We approach Asda. Slow progress this is indeed. Repeatedly shaken and shunted against my scaly travelling companion, his bulk rendering him incapable of peeling himself away from the glass of the window, and at least 85% of my right buttock hanging into the aisle. This is no way for an artiste to travel. When I have earned my stripes, I shall finally gain the elusive driving licence – abandoning the futility of Maypole Test Centre for the green grass of Shirley – and invest in a fine automobile for myself. Perhaps a Ford, or something Japanese – but no! I shall get taxis everywhere – no – Ubers – NO! I shall have a personal driver and be chauffeured everywhere I need to go, just as God intended me to be. Never again shall I have to negotiate the ‘simple’ timetable of the 50 bus. Every four minutes indeed. Why they insist on spinning these lies I do not know. Seven minutes I waited for this. Seven, long minutes at a stop swarming with a mixture of the youth of today or the elderly of 30 years ago.

When I have made it, I shall move far away from here. I shall live in Solihull Lodge – no, wait, Shirley – no – I must think bigger than this.
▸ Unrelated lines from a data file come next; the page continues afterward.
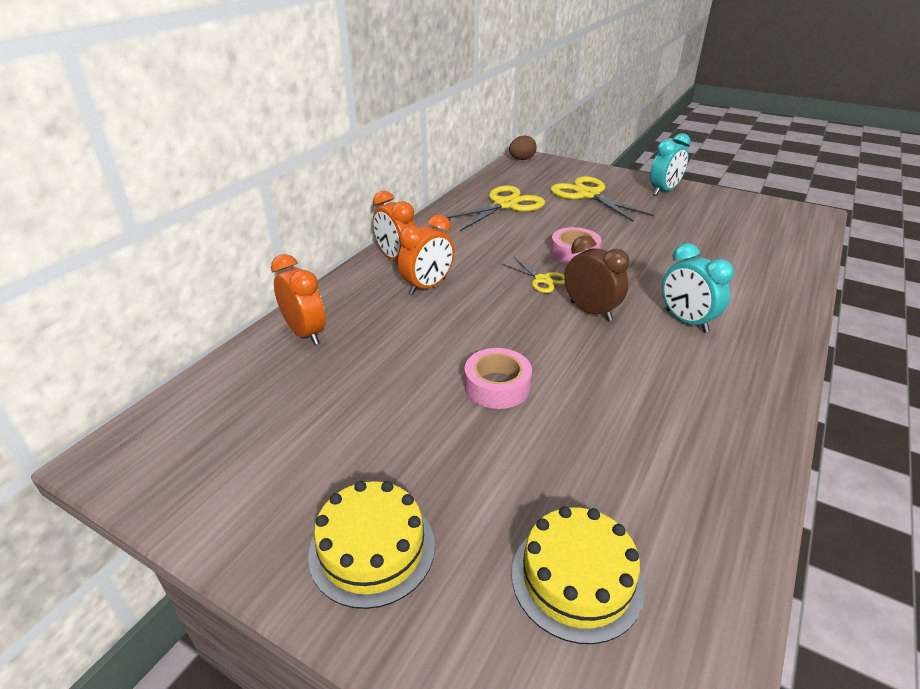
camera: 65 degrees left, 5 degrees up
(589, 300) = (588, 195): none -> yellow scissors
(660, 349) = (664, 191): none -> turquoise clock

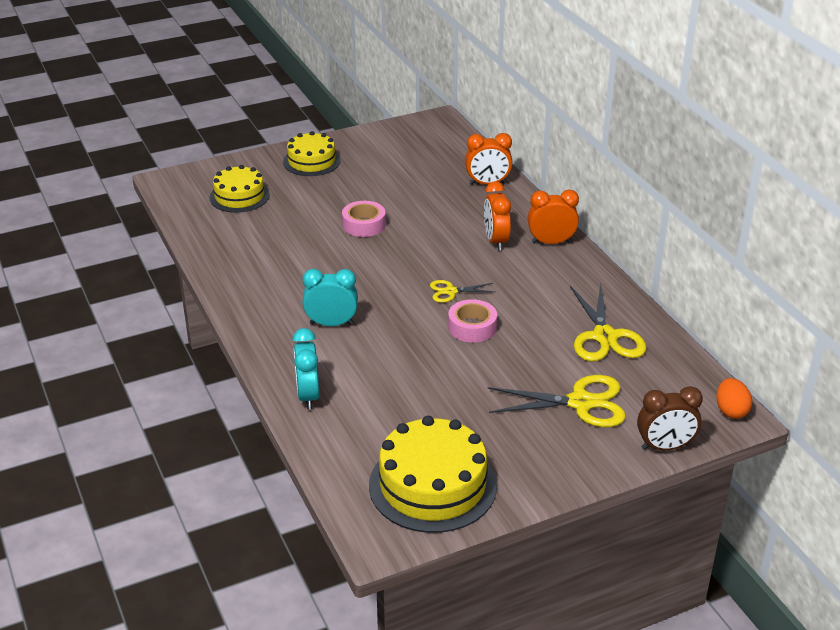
camera: 125 degrees right, 0 degrees up
(521, 159) = (731, 411): brown egg -> orange egg
(590, 311) = (389, 291): brown clock -> brown clock (665, 447)
(664, 191) = (540, 466): turquoise clock -> turquoise clock (308, 396)
(743, 213) = (432, 485): none -> yellow cake

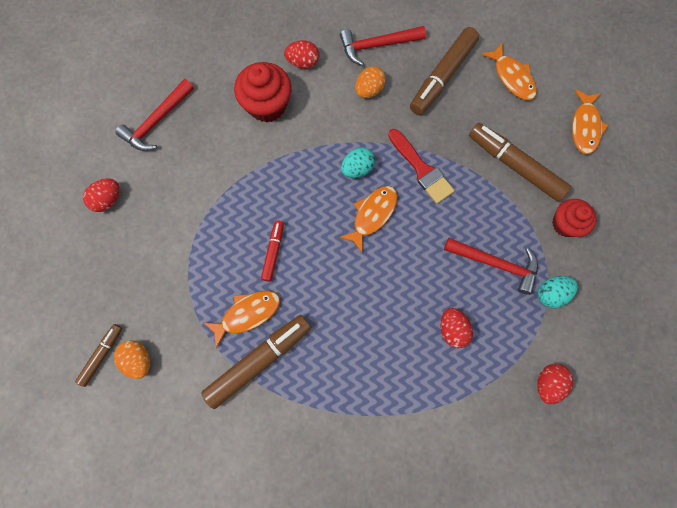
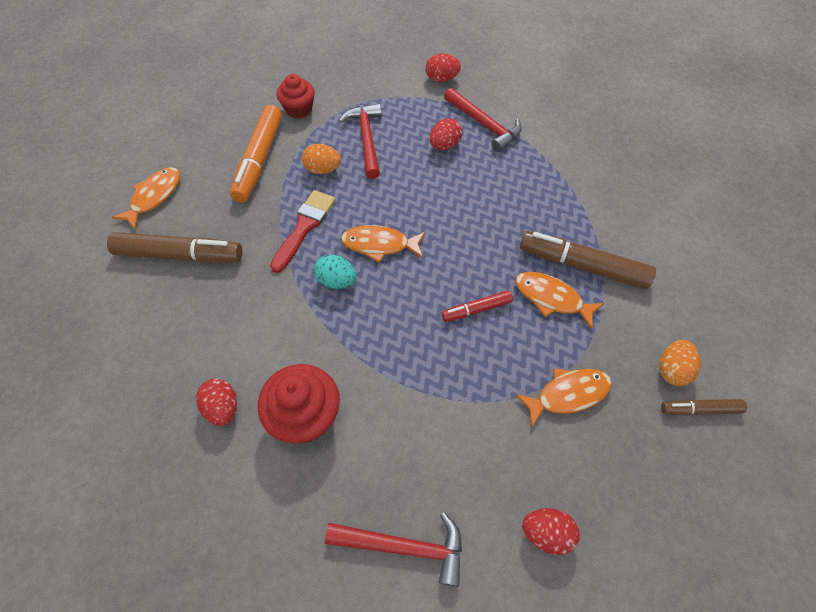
camera: 120 degrees left, 15 degrees down
(369, 90) = (230, 316): orange egg -> orange egg (323, 169)
(377, 46) = (161, 337): red hammer -> red hammer (484, 124)
(514, 166) = (259, 160): brown marker -> orange marker
(550, 293) = (368, 99): turquoise egg -> none
(584, 127) = (189, 127): orange fish -> orange fish (568, 394)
The world shall be my oyster and I can think no further afield than south Birmingham! Knowle! I shall move to Knowle!

No…

Arden.

Arden is where I shall build my life. I would wager that the people of Arden have never so much seen a 50 bus, let alone endured the utter tediosity of waiting for long passed the expected time at a stop packed with those people who lack the necessary social standing to drive. Only a poor, wretched few Arden citizens will have heard of Kings Heath, and even fewer will have had the misfortune of frequenting this forsaken place, perhaps in former life, as today will once be for me. When I say where I have come from, they will say nothing – yet offer me a look which exudes shared experience. We will know we are kin, yet we shall never speak of it. It will be a knowing between us.
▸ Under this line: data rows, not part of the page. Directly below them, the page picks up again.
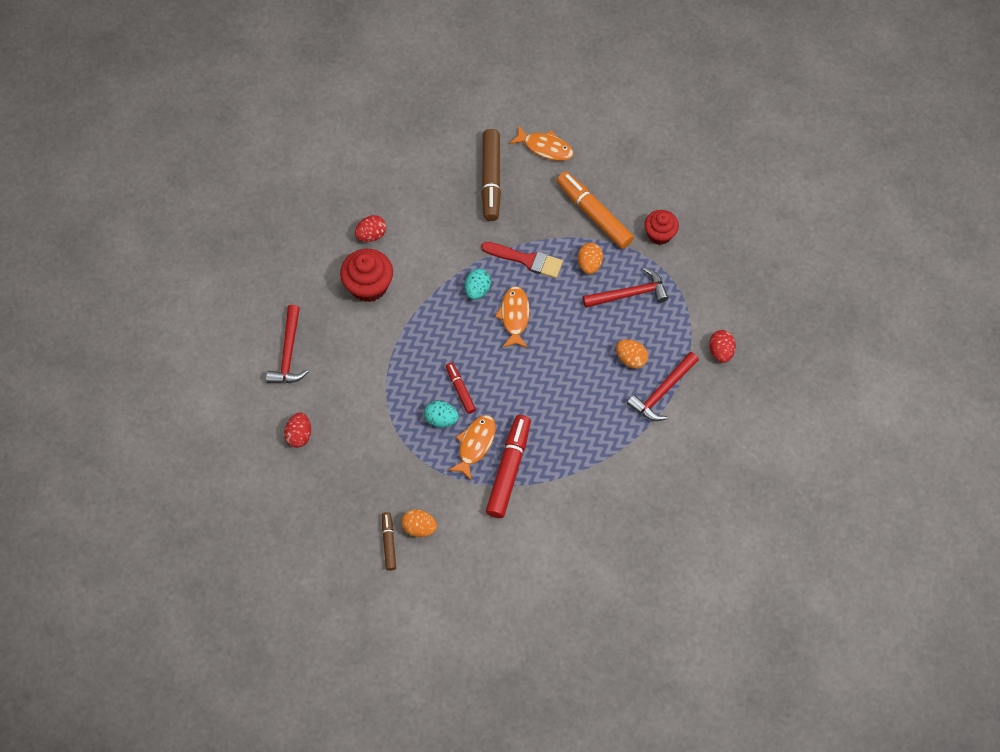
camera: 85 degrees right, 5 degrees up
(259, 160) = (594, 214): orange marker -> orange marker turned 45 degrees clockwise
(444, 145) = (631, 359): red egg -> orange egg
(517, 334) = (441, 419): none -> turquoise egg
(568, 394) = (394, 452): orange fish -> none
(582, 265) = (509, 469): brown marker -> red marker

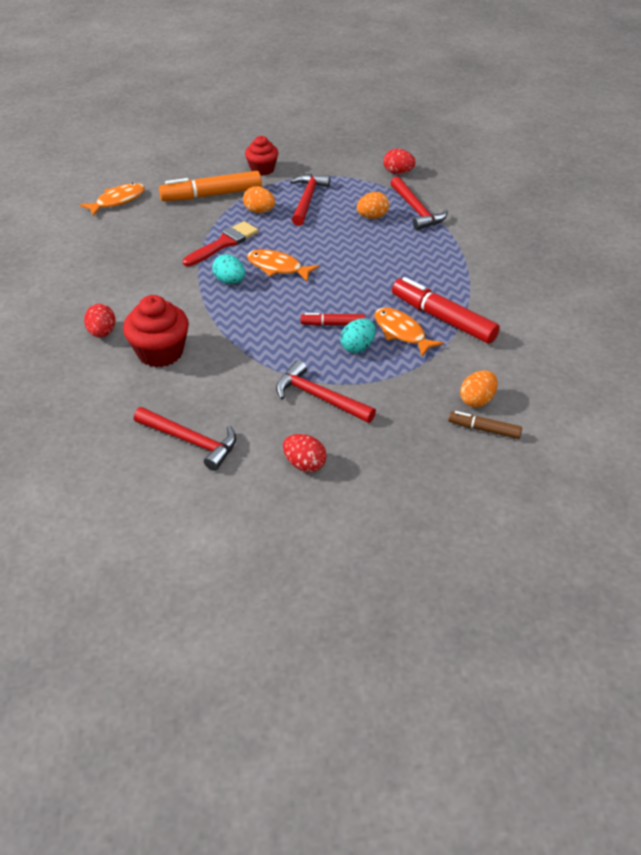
camera: 65 degrees left, 20 degrees down
(370, 416) = (319, 397): none -> red hammer
(491, 179) = (118, 239): brown marker -> none

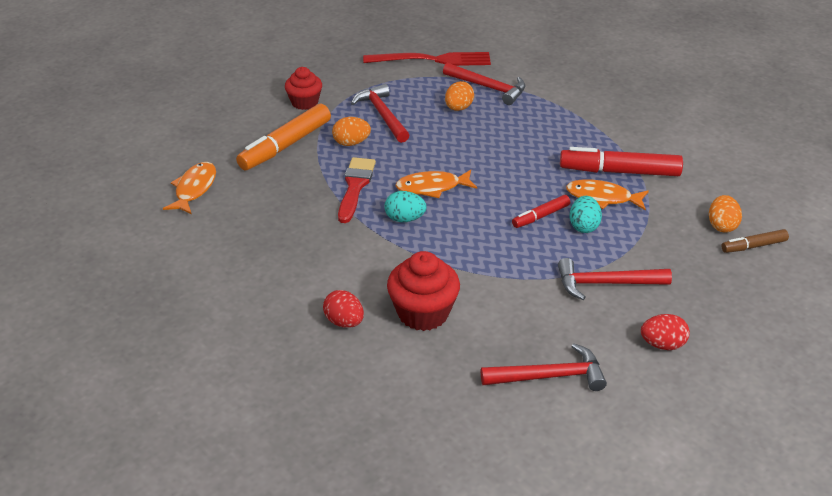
camera: 35 degrees left, 5 degrees down
(398, 172) = (432, 60): red egg -> red fork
We have barely moved. The vibration continues to grow with worrying intensity. On the plus side, the tribe of pushchair prisoners appear to have been rendered unconscious, freeing their keepers to give their undivided attention to the glowing of their screens. It is a wonder any of their charges will learn the English language at all at this rate; vocabulary limited to ‘buses’ and ‘wet-wipes’ and ‘crisps’. Oh my. What a terrible future awaits us all.
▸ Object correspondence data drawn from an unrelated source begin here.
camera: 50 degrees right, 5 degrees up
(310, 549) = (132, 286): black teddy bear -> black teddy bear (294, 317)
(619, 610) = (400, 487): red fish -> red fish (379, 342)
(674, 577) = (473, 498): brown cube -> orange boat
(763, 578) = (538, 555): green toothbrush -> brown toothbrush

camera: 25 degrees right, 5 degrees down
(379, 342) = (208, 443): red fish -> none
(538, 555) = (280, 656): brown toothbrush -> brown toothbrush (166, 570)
I can now see the top of the High Street. Gateway to open roads and a better life. I am on my way away from this place. A person drifting through a world in which they don’t belong. I am truly an enigma, trapped within the body of a self-effacing actor, contained within one of the many guises of my people, imprisoned within a 50 bus, encapsulated by the High Street of Kings Heath, on my interrupted journey towards what is to be my life.